* [Text block]:
By Nathaniel Popper
Jeff Williams, the incoming mayor of this small desert city
near the Arizona border, arrested a lot of people for selling marijuana
in his days as a county sheriff. He voted against legalizing the stuff
in a 2016 statewide referendum.
But
Mr. Williams also knows the city he has called home since he was in
second grade has seen better days. The railroad jobs have mostly gone
away. And people don’t stop off on the old Route 66 as they used to.
So
Mr. Williams, a slender 54-year-old, has become the unlikely leader of
Needles’s unlikely effort to turn itself into a new kind of industry
town dedicated to the growing business of cannabis.
“If
a small community like this isn’t growing, it’s dying — and that’s what
we were doing,” Mr. Williams said. “We needed to do something.”
The
City Council in this solidly Republican community of 5,000 people has
approved 81 permits for cannabis businesses since 2015. Four stores are
selling marijuana to the public — about 100 times the number of
dispensaries per person over the entire state.
Almost
every block in Needles has a run-down building like the old Relax Inn,
which is being converted into a cannabis growing facility. Or a new
building going up for manufacturing oils and edibles. If all the
projects pan out, local officials hope they will generate more jobs — an
estimated 2,100 — than Needles has altogether right now.
“You
would be hard-pressed to find someone in town who their brother, uncle,
sister, aunt, cousin or themselves isn’t involved in the industry,”
Rick Daniels, the city manager, said in an interview at Needle’s
single-story City Hall.

* [Actions to take]:
1. Repeat word for word everything in the Needles article from "By Nathaniel Popper" down to "2016 statewide referendum.".
2. According to the Needles article, how many permits for cannabis businesses has the City Council approved since 2015?

[Collected data entries]
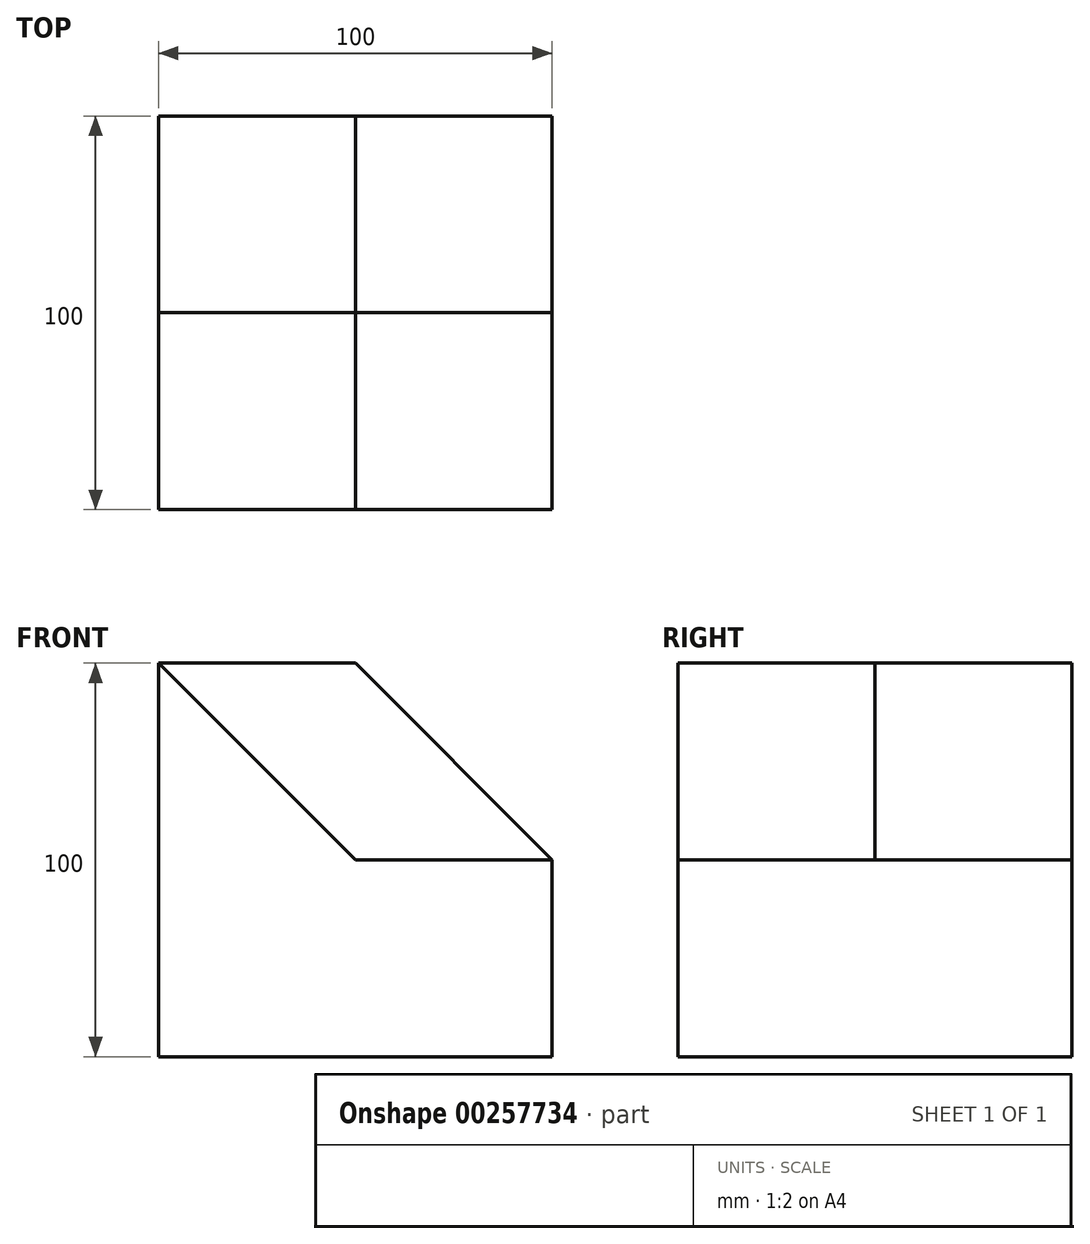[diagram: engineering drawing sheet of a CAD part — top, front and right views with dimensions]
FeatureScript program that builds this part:
annotation { "Feature Type Name" : "Feature", "Feature Type Description" : "" }
export const myFeature = defineFeature(function(context is Context, id is Id, definition is map)
    precondition{}
    {
        {
            var Q0;
            Q0=qCreatedBy(makeId("Front.planeOp"),FACE);
            var sketch = newSketch(context, id + "F0", { "sketchPlane" : qUnion([Q0])});
            skLineSegment(sketch, "E0", {"start": v(0, 0) * mm, "end": v(0, 50) * mm});
            skLineSegment(sketch, "E1", {"start": v(0, 50) * mm, "end": v(-50, 100) * mm});
            skLineSegment(sketch, "E2", {"start": v(-50, 100) * mm, "end": v(-100, 100) * mm});
            skLineSegment(sketch, "E3", {"start": v(-100, 100) * mm, "end": v(-100, 0) * mm});
            skLineSegment(sketch, "E4", {"start": v(-100, 0) * mm, "end": v(0, 0) * mm});
            skSolve(sketch);
        }
        {
            var Q0;
            Q0 = qSketchRegion(id + "F0", true);
            extrude(context, id + "F1", {"entities" : qUnion([Q0]), "depth" : 100 * mm});
        }
        {
            var Q0;
            Q0=makeQuery(id+"F1.opExtrude","CAP_FACE",FACE,{"disambiguationData":[OSD([sQuery(id+"F0.wireOp",EDGE,"E0"),sQuery(id+"F0.wireOp",EDGE,"E1"),sQuery(id+"F0.wireOp",EDGE,"E2"),sQuery(id+"F0.wireOp",EDGE,"E3"),sQuery(id+"F0.wireOp",EDGE,"E4")])],"isStart":false});
            var sketch = newSketch(context, id + "F2", { "sketchPlane" : qUnion([Q0])});
            skLineSegment(sketch, "E5", {"start": v(0, 50) * mm, "end": v(-50, 50) * mm});
            skLineSegment(sketch, "E6", {"start": v(-50, 50) * mm, "end": v(-100, 100) * mm});
            skLineSegment(sketch, "E7", {"start": v(-100, 100) * mm, "end": v(-50, 100) * mm});
            skLineSegment(sketch, "E8", {"start": v(-50, 100) * mm, "end": v(0, 50) * mm});
            skSolve(sketch);
        }
        {
            var Q0;
            Q0=makeQuery(id+"F2.imprint","IMPRINT",FACE,{"disambiguationData":[TD([[makeQuery(id+"F2.imprint","IMPRINT",EDGE,{"derivedFrom":sQuery(id+"F2.wireOp",EDGE,"E5")}),-1.0]])]});
            extrude(context, id + "F3", {"entities" : qUnion([Q0]), "operationType" : NewBodyOperationType.REMOVE, "oppositeDirection" : true, "depth" : 50 * mm});
        }
    });
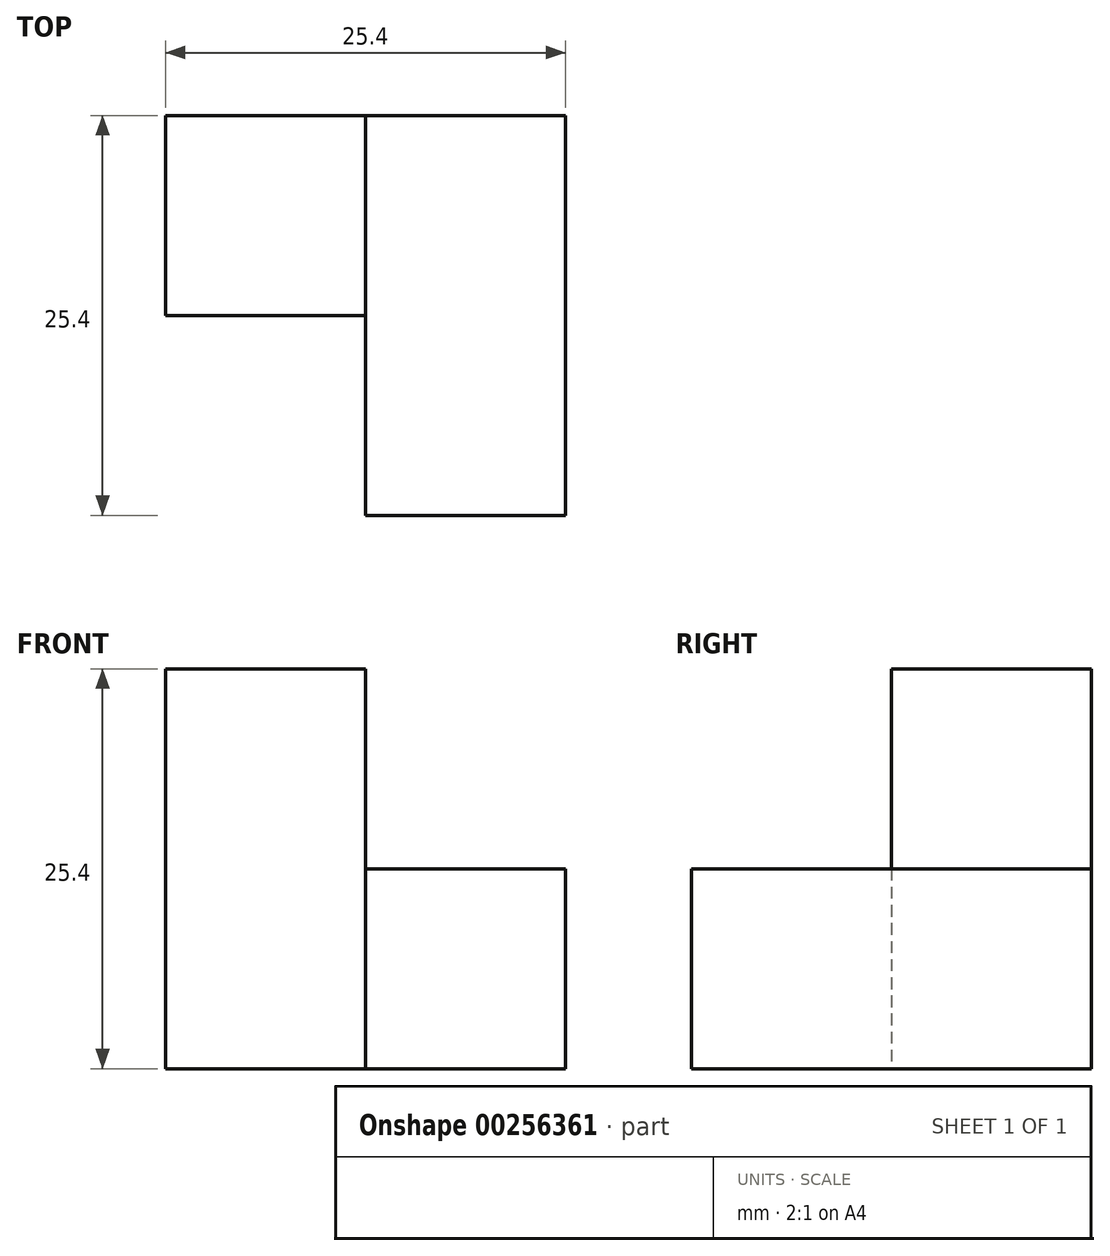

* [Responses to the tasks]:
1.
By Nathaniel Popper
Jeff Williams, the incoming mayor of this small desert city
near the Arizona border, arrested a lot of people for selling marijuana
in his days as a county sheriff. He voted against legalizing the stuff
in a 2016 statewide referendum.

2. 81